Vukile Property Fund, through its 99.7% owned subsidiary Castellana Properties, has announced the acquisition of the Islazul Shopping Centre in Madrid for €318 mln.

Islazul Shopping Centre in Madrid
Castellana is purchasing Islazul from Nutwood Invest, a joint venture between Henderson Park (95%) and Eurofund (5%), at an initial yield of 6.5% and an expected cash-on-cash yield exceeding 8%. The acquisition, which will be fully funded by existing cash resources, is expected to be earnings accretive. Completion is anticipated on 30 April 2026.
This acquisition of the 90,933m² flagship shopping centre, which includes integrated value-add opportunities, aligns with Vukile's strategy of recycling capital into higher-growth Iberian shopping centres. This follows its recent €101 mln acquisition of Berceo Shopping Centre in Longrono.
Islazul's strategic location in a densely populated area of southern Madrid positions it for future growth. It benefits from a catchment area that has seen a 10% population increase in the last decade, outperforming the national average. With over 1.9 million people reachable within a 15-minute drive, the centre attracts approximately 11.5 million visits annually, ensuring robust performance.

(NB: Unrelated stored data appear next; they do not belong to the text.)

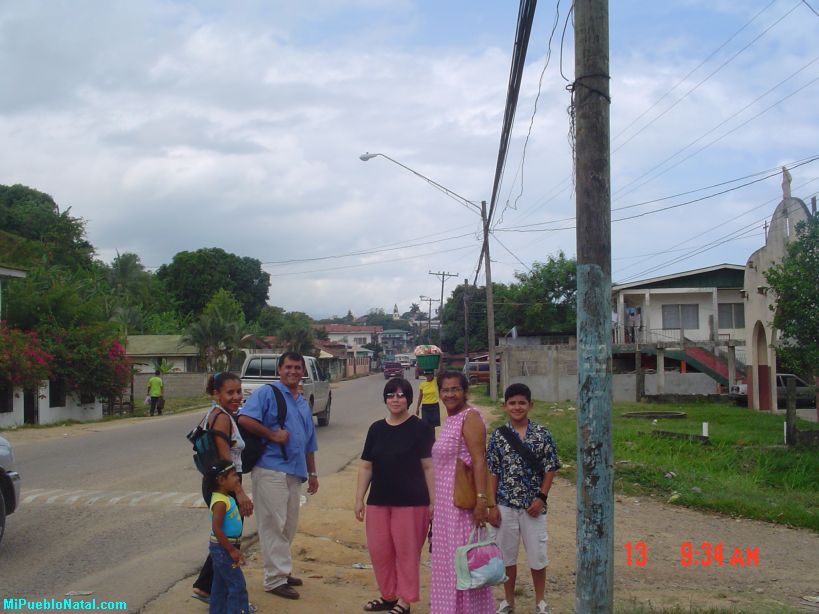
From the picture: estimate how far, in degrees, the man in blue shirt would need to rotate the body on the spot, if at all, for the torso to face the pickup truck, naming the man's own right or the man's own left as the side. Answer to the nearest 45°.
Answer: approximately 135° to the man's own left

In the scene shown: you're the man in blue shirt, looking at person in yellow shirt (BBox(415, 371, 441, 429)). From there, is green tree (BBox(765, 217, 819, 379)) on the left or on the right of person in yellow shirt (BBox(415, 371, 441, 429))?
right

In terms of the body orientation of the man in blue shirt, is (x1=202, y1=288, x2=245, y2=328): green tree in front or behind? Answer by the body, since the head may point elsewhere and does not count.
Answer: behind

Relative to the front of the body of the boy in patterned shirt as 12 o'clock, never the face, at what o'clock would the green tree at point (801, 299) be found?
The green tree is roughly at 7 o'clock from the boy in patterned shirt.

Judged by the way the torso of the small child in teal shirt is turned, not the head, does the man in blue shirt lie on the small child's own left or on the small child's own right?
on the small child's own left

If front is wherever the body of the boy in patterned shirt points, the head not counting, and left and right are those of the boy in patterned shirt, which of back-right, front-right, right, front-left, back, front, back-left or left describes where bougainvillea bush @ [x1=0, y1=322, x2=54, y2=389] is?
back-right

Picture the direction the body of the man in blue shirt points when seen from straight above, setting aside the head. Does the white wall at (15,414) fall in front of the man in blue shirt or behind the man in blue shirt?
behind
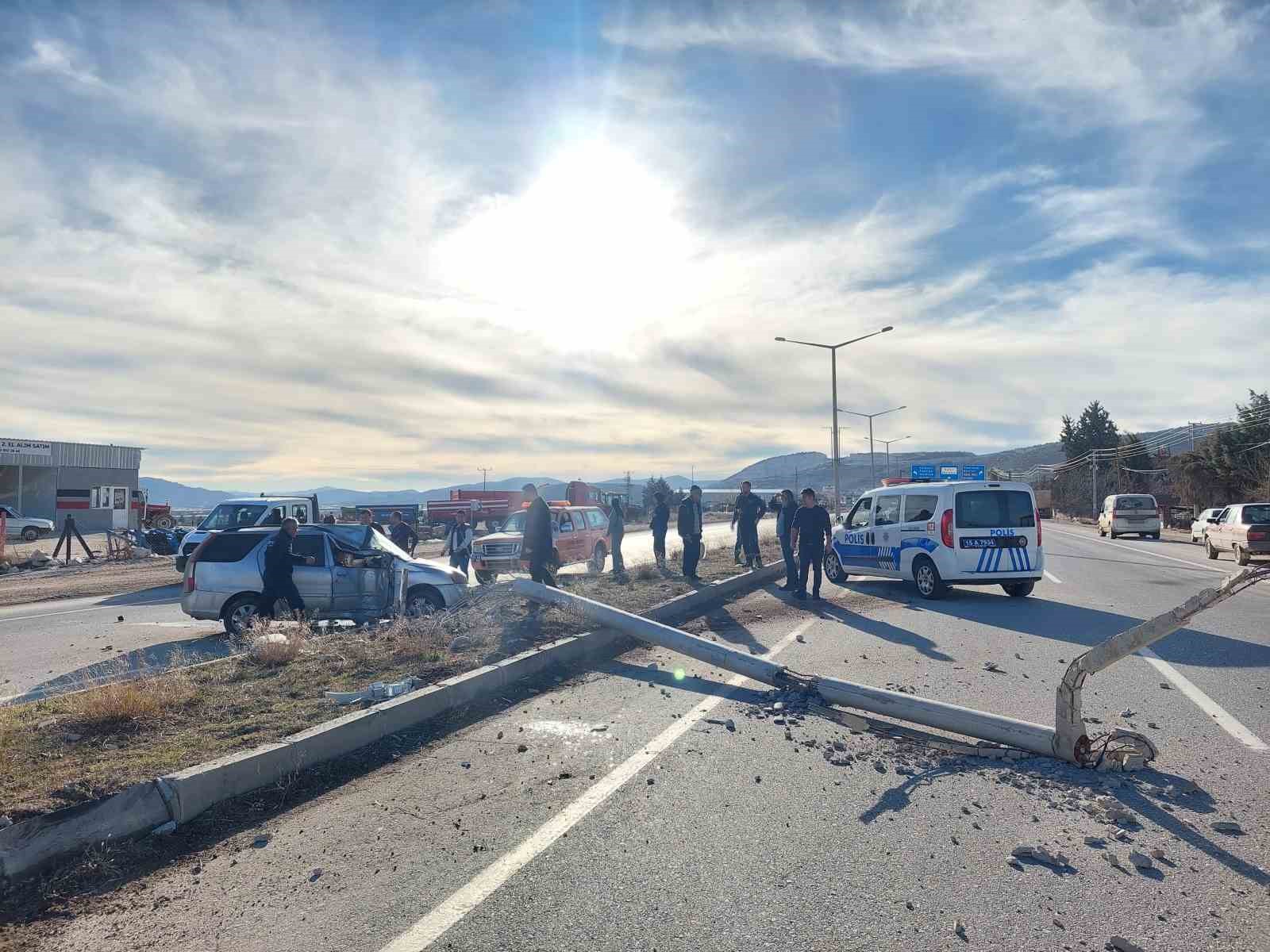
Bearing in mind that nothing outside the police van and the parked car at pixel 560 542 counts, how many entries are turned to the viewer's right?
0

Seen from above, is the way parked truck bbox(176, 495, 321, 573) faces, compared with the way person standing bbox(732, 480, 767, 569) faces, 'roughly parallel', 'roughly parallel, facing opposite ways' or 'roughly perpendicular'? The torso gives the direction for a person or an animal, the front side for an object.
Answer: roughly parallel

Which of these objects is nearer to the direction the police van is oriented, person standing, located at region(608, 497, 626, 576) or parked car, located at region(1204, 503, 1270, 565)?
the person standing

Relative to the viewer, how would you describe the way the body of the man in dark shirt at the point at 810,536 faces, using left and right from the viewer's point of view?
facing the viewer

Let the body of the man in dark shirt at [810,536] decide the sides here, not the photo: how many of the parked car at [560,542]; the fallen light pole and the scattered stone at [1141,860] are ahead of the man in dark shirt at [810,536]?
2

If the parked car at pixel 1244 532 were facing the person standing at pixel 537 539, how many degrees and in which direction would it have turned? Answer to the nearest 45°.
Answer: approximately 90° to its left

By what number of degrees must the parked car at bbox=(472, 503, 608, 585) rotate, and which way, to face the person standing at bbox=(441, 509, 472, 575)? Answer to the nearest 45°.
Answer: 0° — it already faces them

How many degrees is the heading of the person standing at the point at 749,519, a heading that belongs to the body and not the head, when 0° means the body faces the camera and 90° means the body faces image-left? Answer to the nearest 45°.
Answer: approximately 0°

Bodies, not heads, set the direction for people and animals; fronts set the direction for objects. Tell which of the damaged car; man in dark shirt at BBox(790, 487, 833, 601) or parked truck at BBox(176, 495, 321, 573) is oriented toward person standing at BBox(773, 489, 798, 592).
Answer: the damaged car

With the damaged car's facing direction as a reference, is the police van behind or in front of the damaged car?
in front

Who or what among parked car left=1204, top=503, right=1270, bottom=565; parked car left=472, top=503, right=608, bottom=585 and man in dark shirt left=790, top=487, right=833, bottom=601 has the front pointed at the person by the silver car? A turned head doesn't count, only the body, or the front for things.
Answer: parked car left=472, top=503, right=608, bottom=585

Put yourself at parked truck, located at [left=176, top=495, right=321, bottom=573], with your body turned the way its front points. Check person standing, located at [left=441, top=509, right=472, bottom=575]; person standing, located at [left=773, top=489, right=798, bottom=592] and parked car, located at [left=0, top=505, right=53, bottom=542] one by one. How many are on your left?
2

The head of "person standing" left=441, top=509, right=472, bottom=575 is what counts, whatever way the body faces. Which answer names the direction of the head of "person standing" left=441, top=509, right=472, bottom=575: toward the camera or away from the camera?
toward the camera

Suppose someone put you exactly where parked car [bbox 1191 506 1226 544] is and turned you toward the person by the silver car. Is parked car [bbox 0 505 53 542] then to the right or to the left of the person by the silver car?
right

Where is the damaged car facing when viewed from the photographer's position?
facing to the right of the viewer
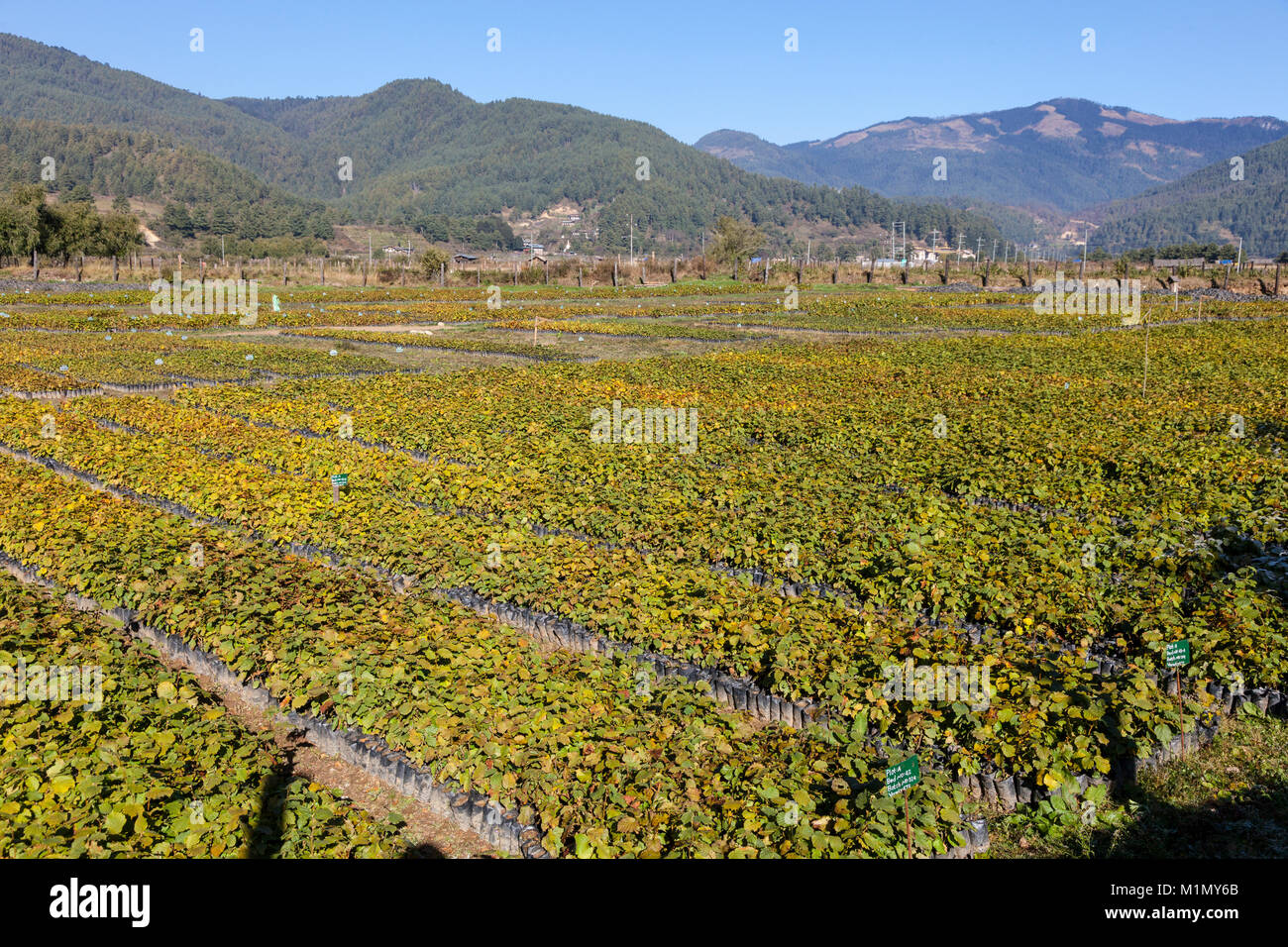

The centre boasts excellent public and private transport links, with over half of its visitors arriving on foot or by public transport. A new metro line stop, scheduled to open in 2027, is expected to further boost accessibility.
Key retailers include Inditex brands like Zara, Stradivarius, Lefties, and Pull&Bear, alongside Mango, Primark, MediaMarkt, JD Sports, Homa, Milbby, and Lidl. A strong leisure and food and beverage offering includes 40 establishments like Yelmo Cines, Ilusiona, Burger King, McDonald’s, Tony Roma’s, and Foster’s Hollywood.
Commenting on the transaction, Laurence Rapp, CEO of Vukile, said: “When the opportunity arose to acquire this institutional-grade asset with attractive growth prospects in a major city that is the powerhouse of Spain’s growth, we were able to move decisively, supported by a favourable cost of capital in South Africa and rotating capital from the sale of our Spanish retail parks portfolio.”